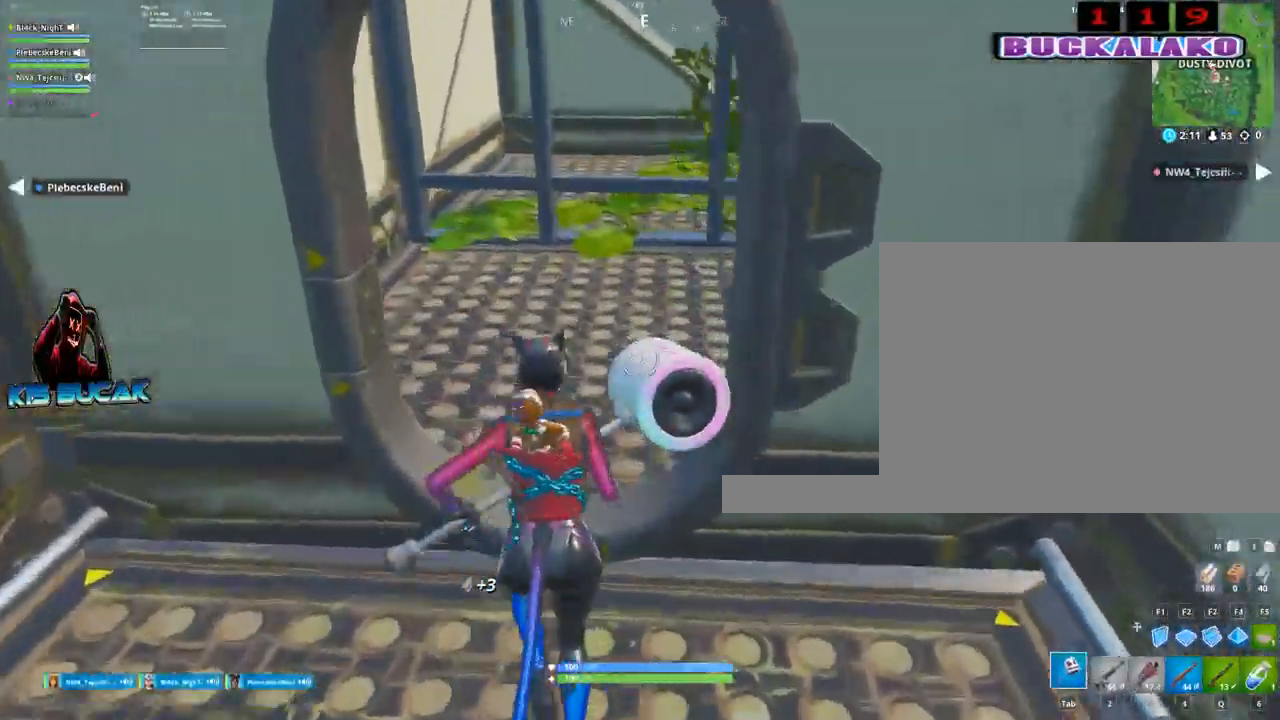
{"keys": ["w"], "mouse": [], "mouse_move": "right", "events": [[67, "a", "up"], [300, "4", "down"], [400, "tab", "down"], [450, "4", "up"], [484, "tab", "up"]]}
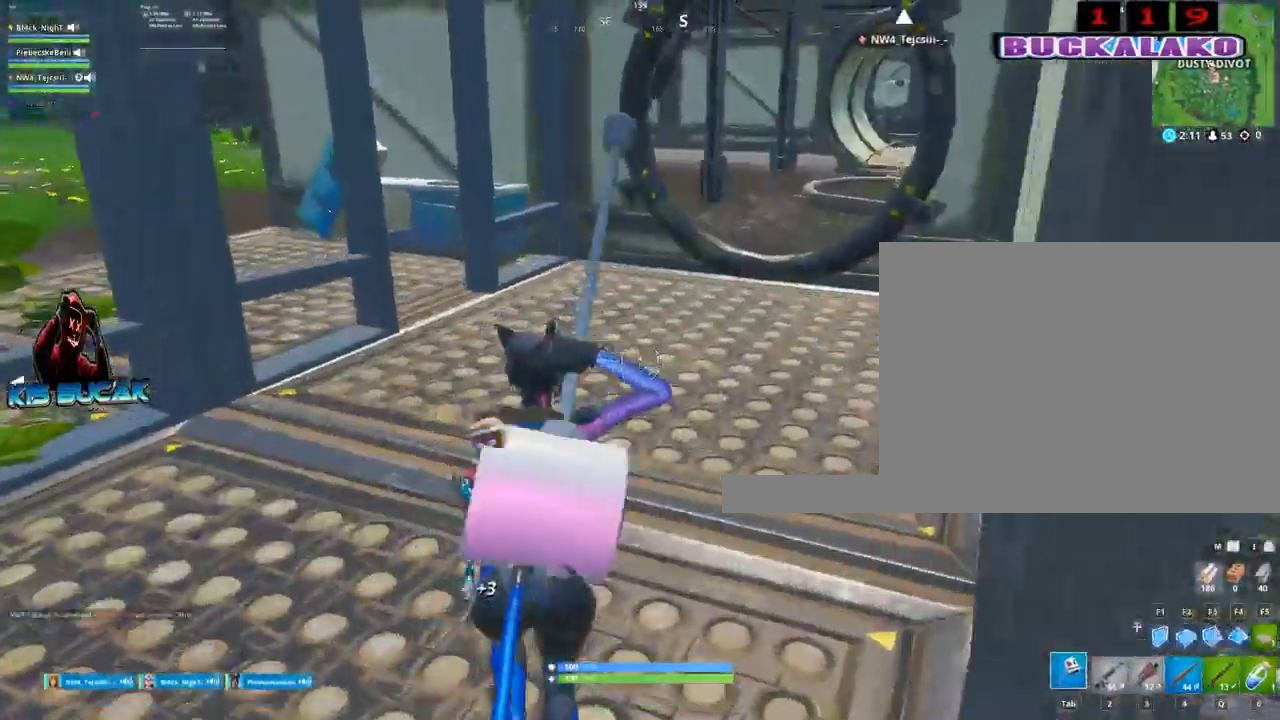
{"keys": ["w"], "mouse": [], "mouse_move": "left", "events": [[34, "4", "down"], [134, "4", "up"], [134, "tab", "down"], [217, "tab", "up"]]}
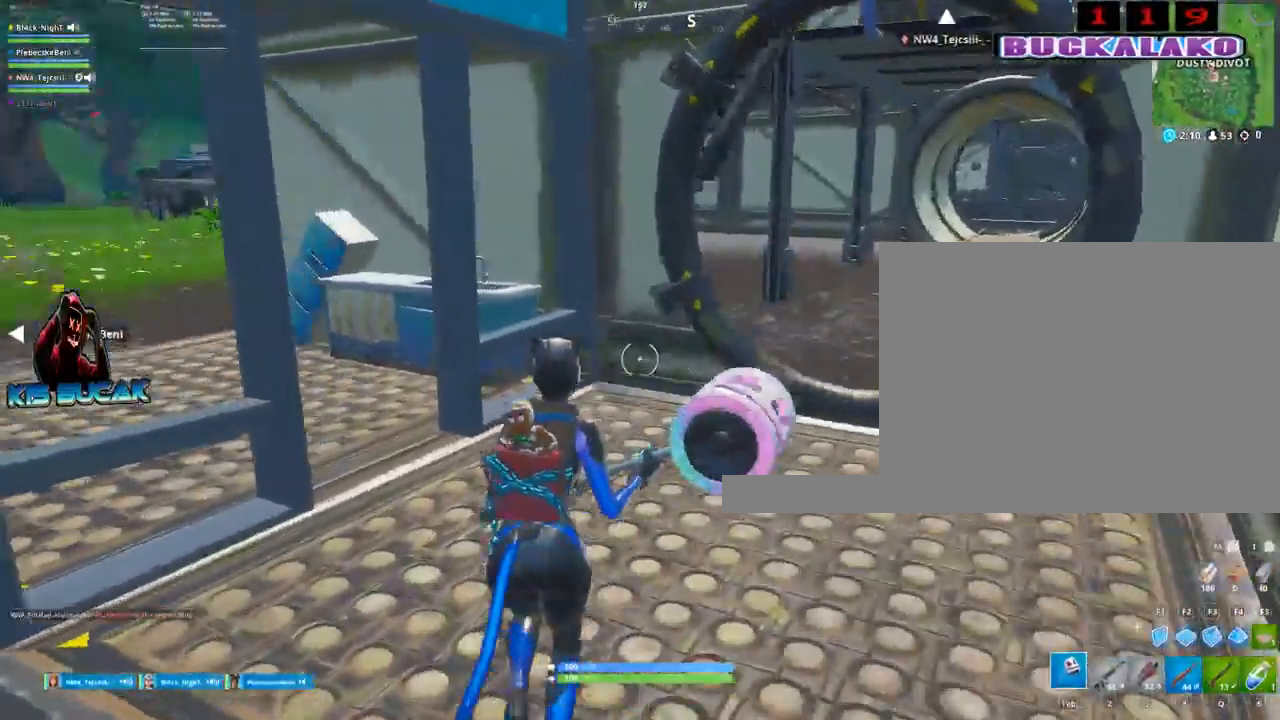
{"keys": ["3", "w"], "mouse": [], "mouse_move": "right", "events": [[150, "d", "down"], [200, "d", "up"], [384, "3", "down"], [384, "a", "down"], [434, "a", "up"]]}
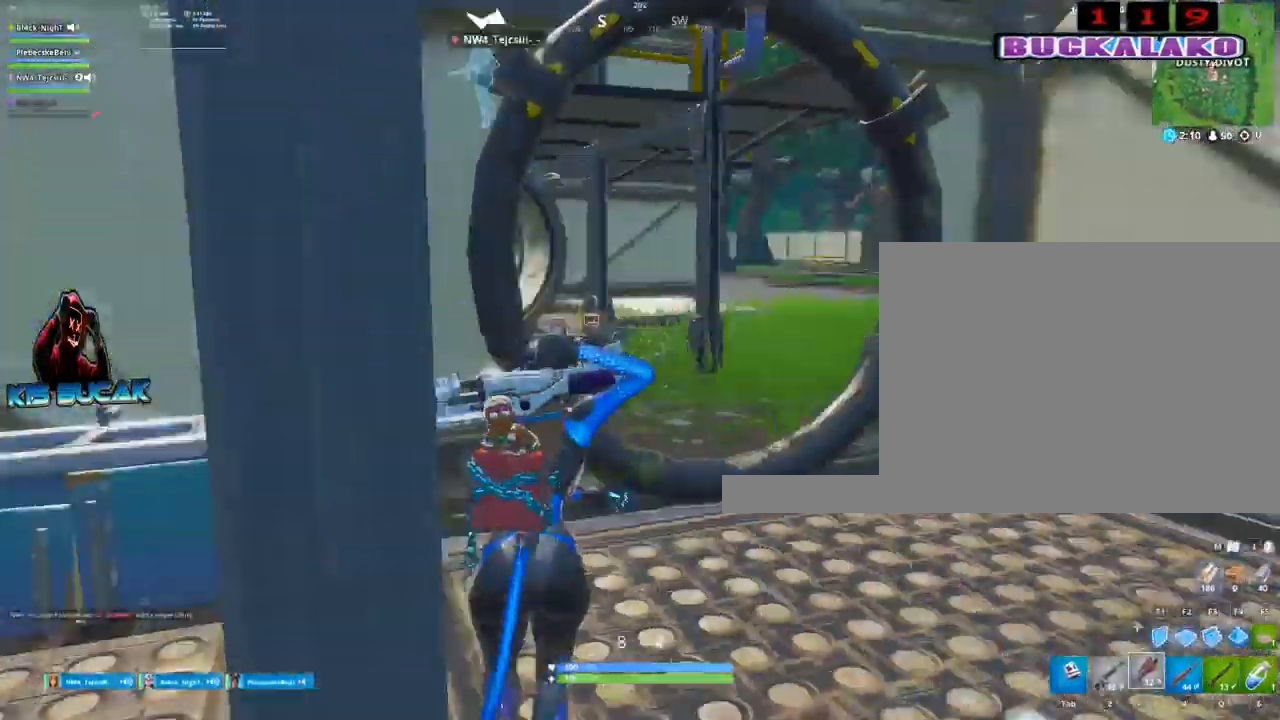
{"keys": ["q", "w"], "mouse": [], "mouse_move": "still", "events": [[17, "3", "up"], [117, "tab", "down"], [200, "tab", "up"], [484, "q", "down"]]}
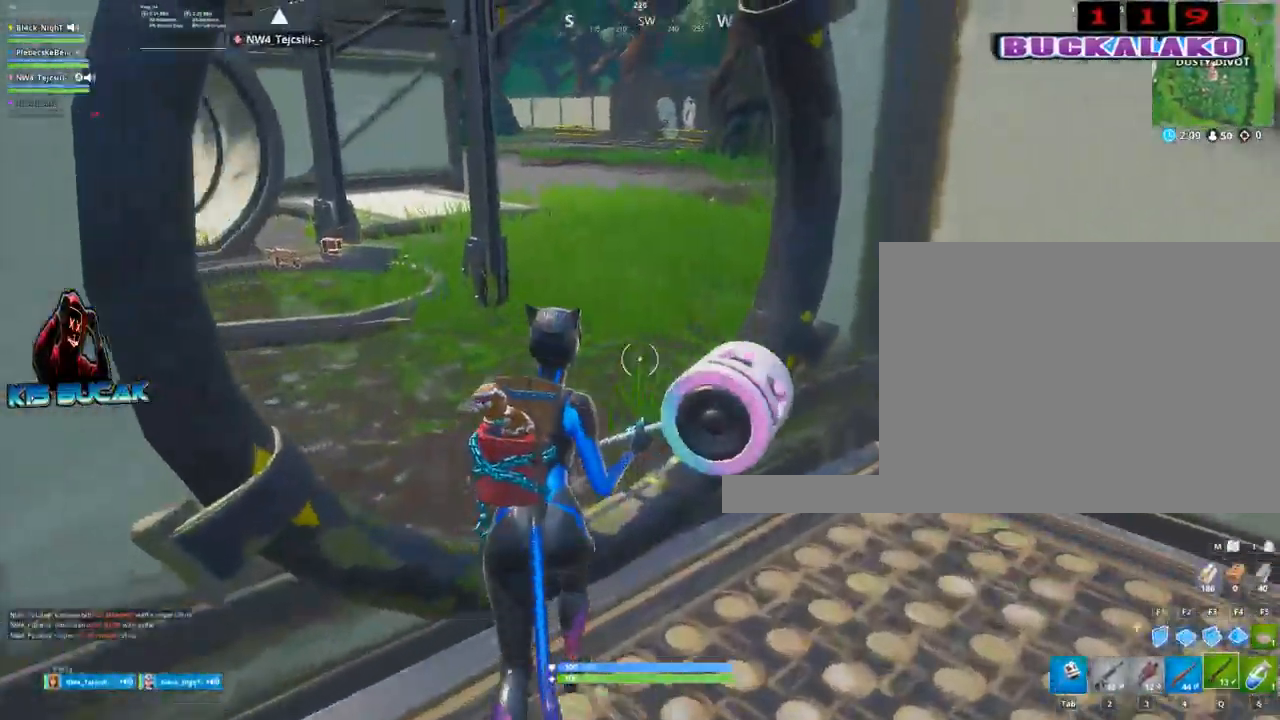
{"keys": ["w"], "mouse": [], "mouse_move": "up-left", "events": [[134, "q", "up"], [267, "tab", "down"], [367, "tab", "up"]]}
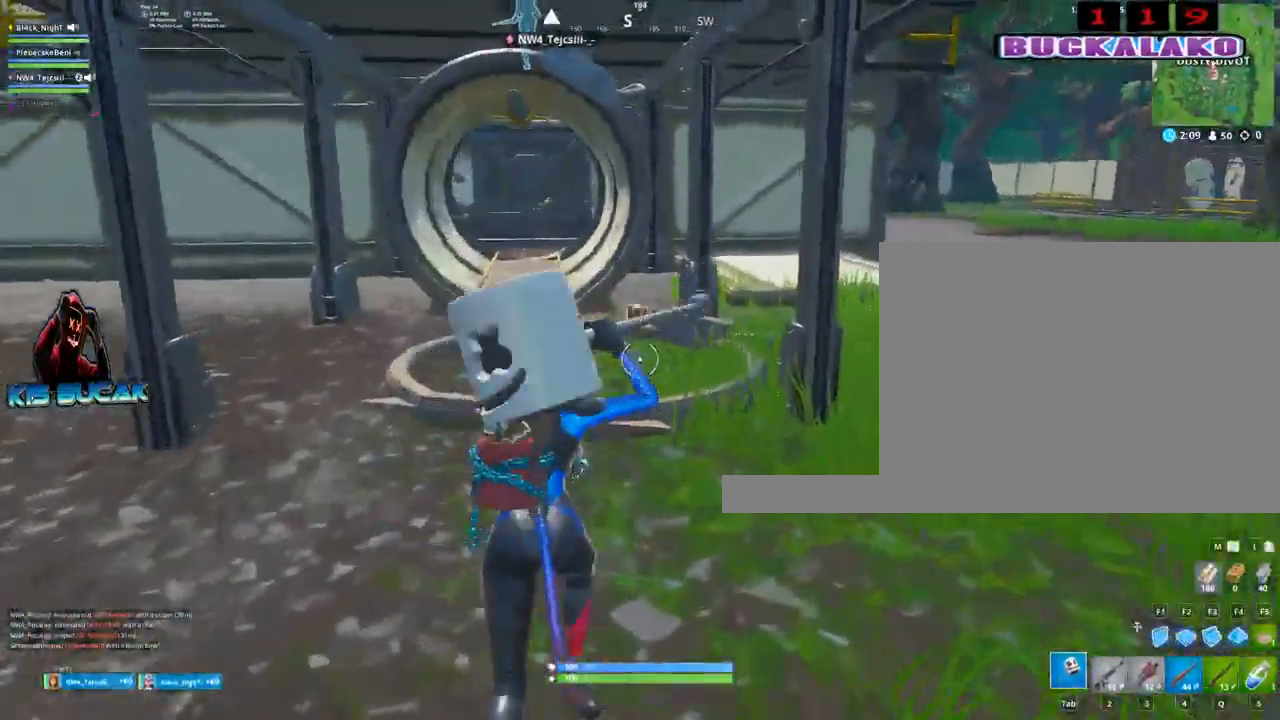
{"keys": ["w"], "mouse": [], "mouse_move": "down", "events": [[100, "d", "down"], [234, "d", "up"]]}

-- Instructions for the task --
Reproduce the material exactly; keep pictures out.

-- Reply --
{"keys": ["w"], "mouse": [], "mouse_move": "right", "events": [[67, "a", "up"], [300, "4", "down"], [400, "tab", "down"], [450, "4", "up"], [484, "tab", "up"]]}
{"keys": ["w"], "mouse": [], "mouse_move": "left", "events": [[34, "4", "down"], [134, "4", "up"], [134, "tab", "down"], [217, "tab", "up"]]}
{"keys": ["3", "w"], "mouse": [], "mouse_move": "right", "events": [[150, "d", "down"], [200, "d", "up"], [384, "3", "down"], [384, "a", "down"], [434, "a", "up"]]}
{"keys": ["q", "w"], "mouse": [], "mouse_move": "still", "events": [[17, "3", "up"], [117, "tab", "down"], [200, "tab", "up"], [484, "q", "down"]]}
{"keys": ["w"], "mouse": [], "mouse_move": "up-left", "events": [[134, "q", "up"], [267, "tab", "down"], [367, "tab", "up"]]}
{"keys": ["w"], "mouse": [], "mouse_move": "down", "events": [[100, "d", "down"], [234, "d", "up"]]}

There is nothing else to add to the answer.